The long hot days of summer are the perfect time for kids to hone their knowledge of the wizard world, King Arthur’s court or the magical land of Narnia. And while many summer reading lists are sent home with the hope that students will bone up on fiction during the dog days, reading nonfiction can be just as beneficial -- and just as exciting -- as a great novel. And though some kids might balk at choosing to read a “science” book for summer fun, children’s author Vicki Cobb says that’s only because they haven’t been exposed to the right books.
In an effort to put more high-quality nonfiction into students’ hands, Cobb has created the iNK Think Tank, an organization of award-winning children’s authors who write Common Core-aligned nonfiction books for kids of all ages. (During the school year, iNK will even bring the authors to classrooms, via videoconference, to discuss their books directly with students.) For summer science reading, Cobb wants students to know about true stories that contain both captivating stories and science themes.
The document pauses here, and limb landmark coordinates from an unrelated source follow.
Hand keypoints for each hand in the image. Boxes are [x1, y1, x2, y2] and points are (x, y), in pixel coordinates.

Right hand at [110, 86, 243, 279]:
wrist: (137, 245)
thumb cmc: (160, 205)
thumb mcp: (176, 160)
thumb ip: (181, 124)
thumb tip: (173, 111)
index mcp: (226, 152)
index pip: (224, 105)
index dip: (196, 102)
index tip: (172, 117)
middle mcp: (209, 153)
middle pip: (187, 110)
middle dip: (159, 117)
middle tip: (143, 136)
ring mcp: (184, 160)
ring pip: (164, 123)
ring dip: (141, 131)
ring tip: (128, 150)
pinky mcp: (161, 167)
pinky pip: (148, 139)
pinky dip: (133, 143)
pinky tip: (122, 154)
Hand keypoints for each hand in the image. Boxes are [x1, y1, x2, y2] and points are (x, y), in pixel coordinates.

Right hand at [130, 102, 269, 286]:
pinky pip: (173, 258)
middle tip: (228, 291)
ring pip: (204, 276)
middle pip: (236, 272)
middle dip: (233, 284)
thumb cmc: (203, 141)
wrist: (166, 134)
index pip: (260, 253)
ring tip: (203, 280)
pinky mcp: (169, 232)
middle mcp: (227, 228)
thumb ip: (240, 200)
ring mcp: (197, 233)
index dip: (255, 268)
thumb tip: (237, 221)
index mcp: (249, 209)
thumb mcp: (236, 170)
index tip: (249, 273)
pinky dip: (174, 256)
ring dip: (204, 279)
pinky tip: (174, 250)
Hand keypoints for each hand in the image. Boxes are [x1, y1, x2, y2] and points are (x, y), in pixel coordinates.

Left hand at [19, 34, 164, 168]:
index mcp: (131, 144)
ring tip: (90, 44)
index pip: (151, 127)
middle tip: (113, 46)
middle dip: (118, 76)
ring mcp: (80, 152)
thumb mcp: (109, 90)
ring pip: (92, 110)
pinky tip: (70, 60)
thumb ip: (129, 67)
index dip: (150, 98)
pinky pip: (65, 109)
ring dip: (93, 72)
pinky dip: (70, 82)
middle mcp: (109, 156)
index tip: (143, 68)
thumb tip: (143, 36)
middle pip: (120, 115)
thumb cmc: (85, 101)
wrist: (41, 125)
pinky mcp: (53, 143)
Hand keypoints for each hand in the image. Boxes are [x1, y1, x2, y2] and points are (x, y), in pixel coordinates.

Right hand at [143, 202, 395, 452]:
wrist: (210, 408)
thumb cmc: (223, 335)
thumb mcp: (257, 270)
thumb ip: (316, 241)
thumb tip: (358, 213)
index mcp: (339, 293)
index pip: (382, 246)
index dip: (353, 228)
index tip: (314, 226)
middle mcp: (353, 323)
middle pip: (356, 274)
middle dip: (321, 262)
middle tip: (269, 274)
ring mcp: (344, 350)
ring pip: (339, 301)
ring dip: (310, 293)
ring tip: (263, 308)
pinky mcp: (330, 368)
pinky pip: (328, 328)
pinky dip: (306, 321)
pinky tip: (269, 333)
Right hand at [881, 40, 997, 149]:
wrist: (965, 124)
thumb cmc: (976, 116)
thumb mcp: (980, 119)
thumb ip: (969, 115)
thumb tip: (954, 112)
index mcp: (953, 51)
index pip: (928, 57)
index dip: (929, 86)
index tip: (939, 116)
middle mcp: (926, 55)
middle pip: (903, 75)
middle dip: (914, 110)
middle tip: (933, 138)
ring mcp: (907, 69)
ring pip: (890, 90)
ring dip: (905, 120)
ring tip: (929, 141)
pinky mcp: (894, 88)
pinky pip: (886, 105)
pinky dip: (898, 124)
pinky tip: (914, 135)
“There are many science books that are narratives and biographies that are fascinating,” Cobb said. “Tanya Stone’s Almost Astronauts tells the story of the first women who trained along with the men for the Mercury program, but never got to fly. And Deborah Heiligman’s Charles and Emma tells the love story between Charles Darwin and his wife Emma, who was deeply religious. Darwin dragged his feet in publishing Origin of the Species because he had to write it so that it wouldn’t offend his wife’s religious beliefs.”
Cobb notes that great nonfiction writers employ the same literary devices as fiction writers, with a definitive advantage: every word is true. “There is no invented dialogue or sugar-coating by anthropomorphizing subject matter. But literary devices, including poetry, foreshadowing, irony, and metaphor, are all present.”
Yet iNK Think Tank’s efforts to increase children’s nonfiction diets are in sharp contrast to what kids are consuming: according to a 2010 study by the Kaiser Family Foundation, children spend about four minutes a day reading nonfiction, and Publisher’s Weekly reported that, last year, kids bought four times more fiction than nonfiction.